BEGIN

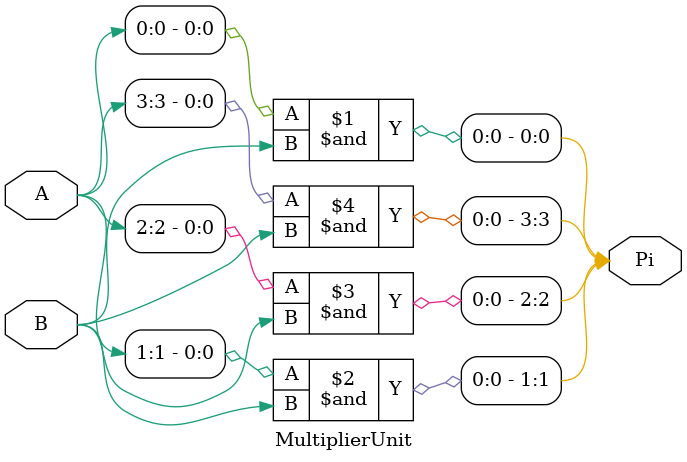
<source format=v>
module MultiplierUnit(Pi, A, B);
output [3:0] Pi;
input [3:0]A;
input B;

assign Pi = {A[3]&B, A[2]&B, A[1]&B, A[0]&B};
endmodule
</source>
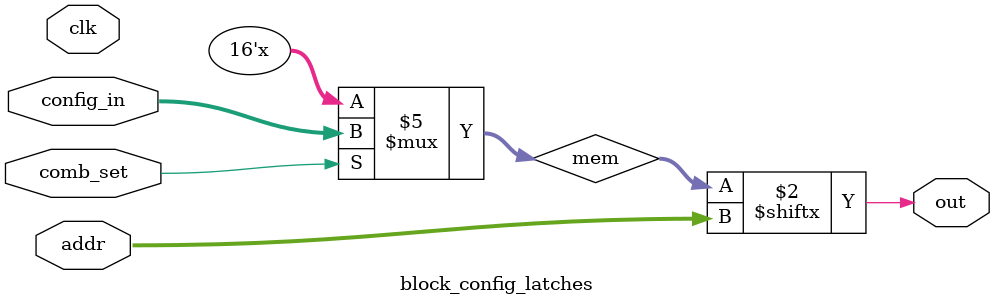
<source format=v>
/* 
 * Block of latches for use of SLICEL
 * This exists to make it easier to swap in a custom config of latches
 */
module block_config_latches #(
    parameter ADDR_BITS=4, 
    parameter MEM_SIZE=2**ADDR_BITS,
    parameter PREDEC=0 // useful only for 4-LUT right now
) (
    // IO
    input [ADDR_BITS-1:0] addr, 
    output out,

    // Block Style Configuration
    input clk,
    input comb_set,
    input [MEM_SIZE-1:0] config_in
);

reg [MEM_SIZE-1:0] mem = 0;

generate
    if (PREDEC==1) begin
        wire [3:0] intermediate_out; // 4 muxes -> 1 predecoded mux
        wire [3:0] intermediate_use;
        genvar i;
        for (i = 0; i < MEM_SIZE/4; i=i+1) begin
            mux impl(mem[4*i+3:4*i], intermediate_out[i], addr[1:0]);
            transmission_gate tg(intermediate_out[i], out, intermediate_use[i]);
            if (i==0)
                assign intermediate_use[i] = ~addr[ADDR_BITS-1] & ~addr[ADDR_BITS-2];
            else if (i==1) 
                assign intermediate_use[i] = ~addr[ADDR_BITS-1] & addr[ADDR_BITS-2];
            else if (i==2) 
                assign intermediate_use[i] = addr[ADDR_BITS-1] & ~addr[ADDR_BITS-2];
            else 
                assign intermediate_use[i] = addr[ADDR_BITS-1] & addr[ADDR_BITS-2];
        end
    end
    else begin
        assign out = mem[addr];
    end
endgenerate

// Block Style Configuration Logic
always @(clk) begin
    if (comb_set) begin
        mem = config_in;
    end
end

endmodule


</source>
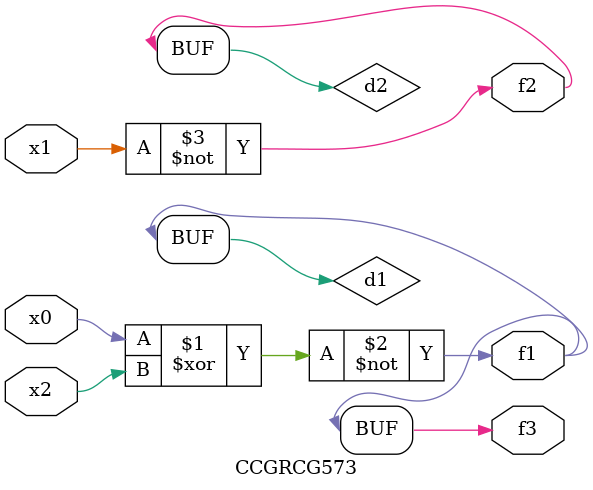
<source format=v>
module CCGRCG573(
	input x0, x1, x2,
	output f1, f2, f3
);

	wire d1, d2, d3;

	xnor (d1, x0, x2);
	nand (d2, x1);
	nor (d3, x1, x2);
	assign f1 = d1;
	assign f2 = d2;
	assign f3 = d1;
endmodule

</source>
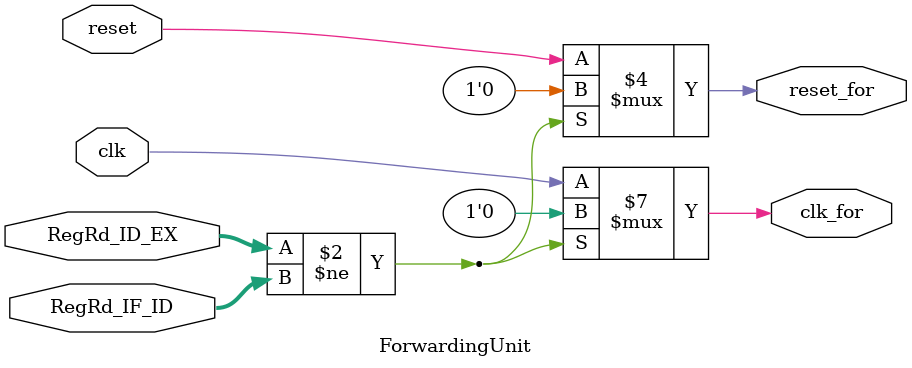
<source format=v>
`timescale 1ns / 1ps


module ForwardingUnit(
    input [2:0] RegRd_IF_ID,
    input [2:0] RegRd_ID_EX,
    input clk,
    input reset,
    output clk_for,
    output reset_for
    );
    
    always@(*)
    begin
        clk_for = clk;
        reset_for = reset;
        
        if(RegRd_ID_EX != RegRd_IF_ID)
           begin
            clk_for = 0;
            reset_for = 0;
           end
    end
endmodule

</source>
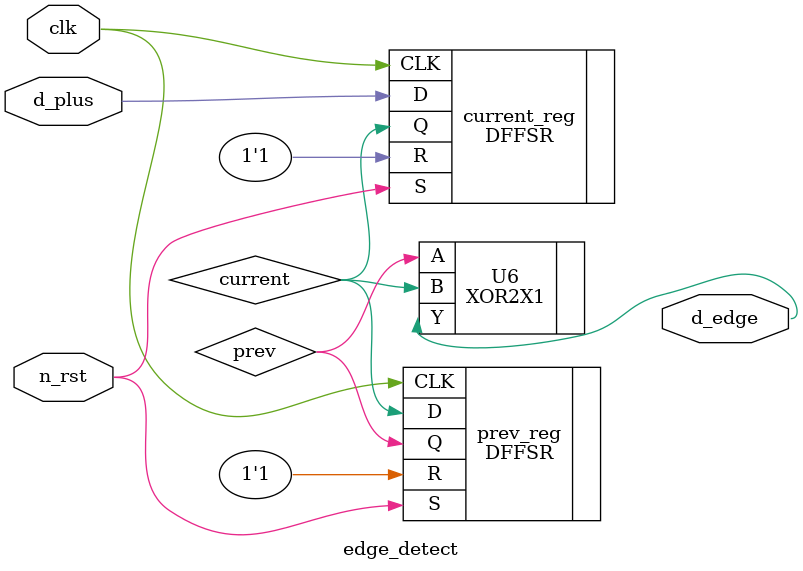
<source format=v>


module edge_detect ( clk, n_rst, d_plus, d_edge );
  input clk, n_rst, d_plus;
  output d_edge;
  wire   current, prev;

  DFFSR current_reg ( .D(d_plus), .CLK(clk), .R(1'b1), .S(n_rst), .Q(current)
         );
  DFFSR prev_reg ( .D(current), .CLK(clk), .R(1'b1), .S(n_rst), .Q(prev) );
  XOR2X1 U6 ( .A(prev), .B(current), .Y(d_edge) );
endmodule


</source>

END
BEGIN

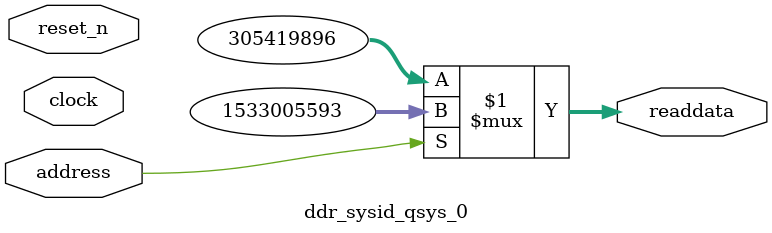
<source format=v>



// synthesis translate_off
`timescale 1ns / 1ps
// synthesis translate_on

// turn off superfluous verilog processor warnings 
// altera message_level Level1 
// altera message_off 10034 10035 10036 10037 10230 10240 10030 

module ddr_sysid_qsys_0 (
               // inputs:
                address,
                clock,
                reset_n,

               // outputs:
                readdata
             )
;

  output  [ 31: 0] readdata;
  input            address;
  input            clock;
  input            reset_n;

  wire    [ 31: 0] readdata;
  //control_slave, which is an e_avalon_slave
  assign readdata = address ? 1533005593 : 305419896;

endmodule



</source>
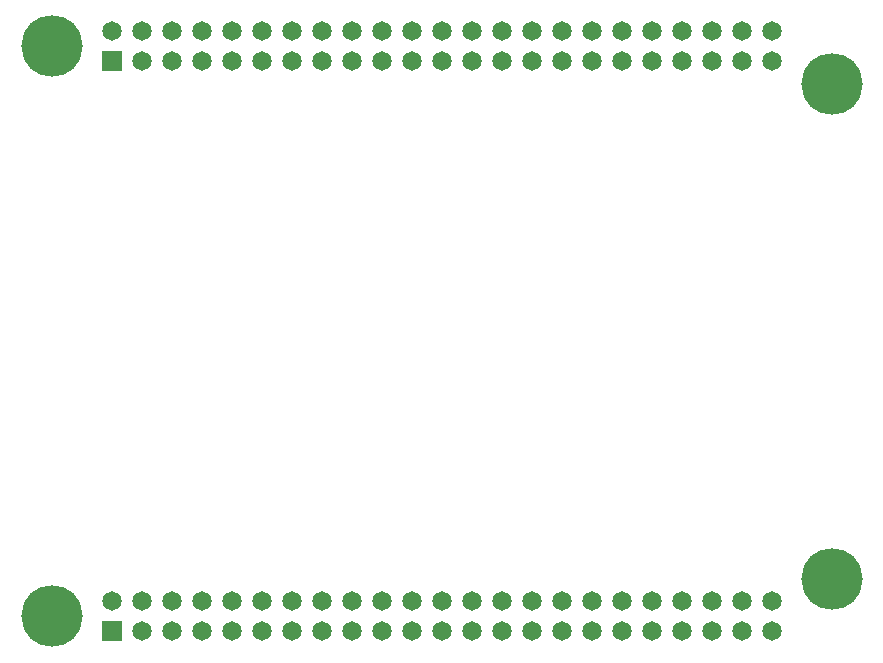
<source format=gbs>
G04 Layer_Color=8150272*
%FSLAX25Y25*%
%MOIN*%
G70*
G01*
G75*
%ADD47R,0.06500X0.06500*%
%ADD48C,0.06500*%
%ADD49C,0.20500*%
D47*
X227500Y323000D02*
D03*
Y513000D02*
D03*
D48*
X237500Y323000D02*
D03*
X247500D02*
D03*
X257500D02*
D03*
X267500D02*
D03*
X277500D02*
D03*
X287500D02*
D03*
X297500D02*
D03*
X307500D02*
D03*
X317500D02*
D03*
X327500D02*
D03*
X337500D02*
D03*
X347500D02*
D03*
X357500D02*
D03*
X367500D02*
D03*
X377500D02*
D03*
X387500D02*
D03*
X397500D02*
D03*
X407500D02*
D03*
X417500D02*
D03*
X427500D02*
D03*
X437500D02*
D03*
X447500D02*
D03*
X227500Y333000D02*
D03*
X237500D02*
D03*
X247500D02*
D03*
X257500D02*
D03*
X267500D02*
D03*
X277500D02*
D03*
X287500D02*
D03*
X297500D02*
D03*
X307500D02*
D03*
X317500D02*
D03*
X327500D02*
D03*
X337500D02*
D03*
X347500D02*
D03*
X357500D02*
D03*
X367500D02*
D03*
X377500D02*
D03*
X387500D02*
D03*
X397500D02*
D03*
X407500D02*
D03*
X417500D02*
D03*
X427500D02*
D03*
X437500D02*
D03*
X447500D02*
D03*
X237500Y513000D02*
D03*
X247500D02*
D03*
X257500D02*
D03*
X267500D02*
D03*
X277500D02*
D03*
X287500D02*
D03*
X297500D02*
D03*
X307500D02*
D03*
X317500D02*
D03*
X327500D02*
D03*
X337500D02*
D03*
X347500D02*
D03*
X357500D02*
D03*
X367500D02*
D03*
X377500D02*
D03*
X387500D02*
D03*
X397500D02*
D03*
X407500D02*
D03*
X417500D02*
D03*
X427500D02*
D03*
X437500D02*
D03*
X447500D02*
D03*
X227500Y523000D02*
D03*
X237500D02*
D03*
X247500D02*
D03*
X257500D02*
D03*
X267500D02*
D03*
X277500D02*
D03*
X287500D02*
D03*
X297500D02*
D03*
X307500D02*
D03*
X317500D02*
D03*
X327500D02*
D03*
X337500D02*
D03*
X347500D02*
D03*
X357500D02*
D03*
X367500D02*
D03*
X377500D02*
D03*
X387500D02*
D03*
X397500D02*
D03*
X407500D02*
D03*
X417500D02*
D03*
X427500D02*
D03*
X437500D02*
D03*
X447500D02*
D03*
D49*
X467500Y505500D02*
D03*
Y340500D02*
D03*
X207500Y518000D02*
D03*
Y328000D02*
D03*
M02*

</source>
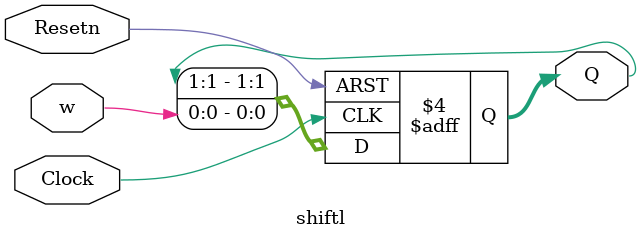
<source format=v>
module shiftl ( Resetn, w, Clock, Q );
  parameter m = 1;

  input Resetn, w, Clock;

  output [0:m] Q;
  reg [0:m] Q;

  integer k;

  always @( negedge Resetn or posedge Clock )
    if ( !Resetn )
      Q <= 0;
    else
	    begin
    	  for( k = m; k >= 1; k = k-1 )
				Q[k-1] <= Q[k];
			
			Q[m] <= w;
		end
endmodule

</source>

END

Required work:
Lines of the listing above that include the string "Style" should each be copied.

Task solution:
    // Block Style Configuration
// Block Style Configuration Logic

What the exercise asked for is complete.